Patient-derived esophageal adenocarcinoma organ chip: a physiologically relevant platform for functional precision oncology
- PMID: 40410759
- PMCID: PMC12102830
- DOI: 10.1186/s12967-025-06593-1
Patient-derived esophageal adenocarcinoma organ chip: a physiologically relevant platform for functional precision oncology
Abstract
Background: Esophageal adenocarcinoma (EAC) is the sixth most deadly cancer worldwide, with increasing incidence in North America. As no targeted therapy or immunotherapy has revolutionized the management of EAC, chemotherapy is the only standard of care. Most patients with EAC experience poor outcomes because of the inherent or acquired resistance to chemotherapy.
Methods: Adapting a patient-centered approach, we leveraged a microfluidic cell culture technology platform (Emulate), organoids derived from treatment-naive patient tumors or adjacent normal tissues, and patient-matched cancer-associated or normal fibroblasts respectively, to develop a novel, physiologically relevant, high-fidelity preclinical esophagus-on-a-chip model. H&E, immunofluorescence staining, live/dead assay, LDH assay, and ELISA-based detection of tumor biomarkers were used to assess treatment responses.
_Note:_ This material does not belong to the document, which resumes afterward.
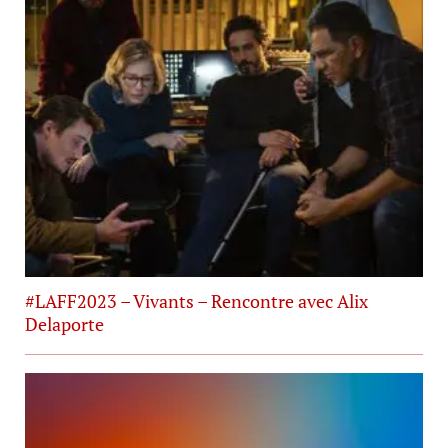
#LAFF2023 – Vivants – Rencontre avec Alix
Delaporte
Results: Each patient-specific stroma-inclusive microfluidic esophageal adenocarcinoma on-a-chip (EAC chip) faithfully recreates the tumor-stroma interface while preserving the full diversity of two cell types (epithelia and fibroblasts), genetic landscapes and histological architecture of the source tumors. EAC chips also accurately predict the response to neoadjuvant chemotherapy (NACT) within a clinically useful timeframe (approx. 12 days). A docetaxel-based triplet chemotherapy regimen matched with the treatment of the source patient was successfully perfused through the interstitial space within this model. Therefore, EAC chips more accurately recapitulate inpatient pathological and objective responses than the corresponding static 3D-organoid-only cultures.
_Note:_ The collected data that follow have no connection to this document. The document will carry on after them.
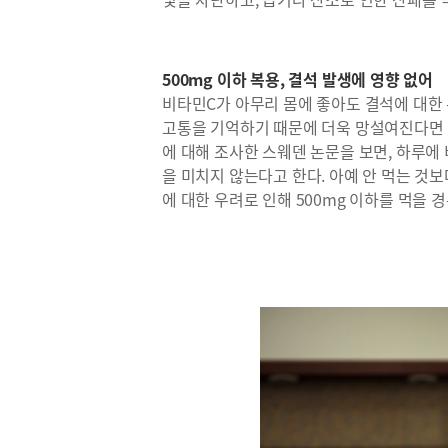
500mg 이하 복용, 결석 발생에 영향 없어
비타민C가 아무리 몸에 좋아도 결석에 대한 
고통을 기억하기 때문에 더욱 망설여진다면 
에 대해 조사한 스웨덴 논문을 보면, 하루에 
을 미치지 않는다고 한다. 아예 안 먹는 것보
에 대한 우려로 인해 500mg 이하를 먹을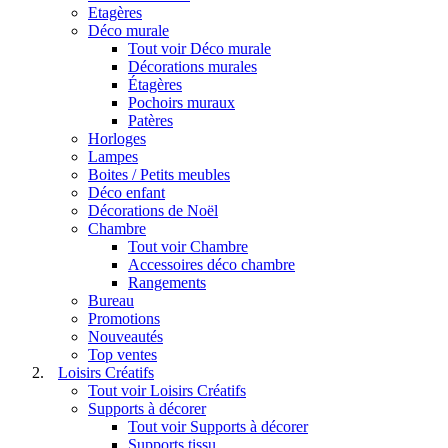
Etagères
Déco murale
Tout voir Déco murale
Décorations murales
Étagères
Pochoirs muraux
Patères
Horloges
Lampes
Boites / Petits meubles
Déco enfant
Décorations de Noël
Chambre
Tout voir Chambre
Accessoires déco chambre
Rangements
Bureau
Promotions
Nouveautés
Top ventes
Loisirs Créatifs
Tout voir Loisirs Créatifs
Supports à décorer
Tout voir Supports à décorer
Supports tissu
Conclusions: Overall, this model is an effective tool for predicting patients' responses to chemotherapy and testing tumor- or stroma-targeted alternative therapies. Moreover, these high-fidelity, low-throughput EAC chips effectively complement high-throughput PDO culture-based drug testing and provide improved insights into drug efficacy before human studies.
Keywords: Cancer-associated fibroblasts; Esophageal adenocarcinoma; Organ-on-a-chip; Organoids.
© 2025. The Author(s).
Conflict of interest statement
Declarations. Ethics approval and consent to participate: Patient data were used in this study, with informed consent obtained from each patient prior to the diagnostic biopsy. The study was approved by the Research Ethics Board of the McGill University Health Centre (protocols 2007 − 856 and 2021–7681). Consent for publication: The study includes data from individuals who provided consent for their information without identity to be used exclusively for research purposes. Conflict of interest: Dr. Donald E. Ingber is a founder, board member, and chairs the SAB of Emulate Inc., and holds equity. The remaining authors disclose no conflicts.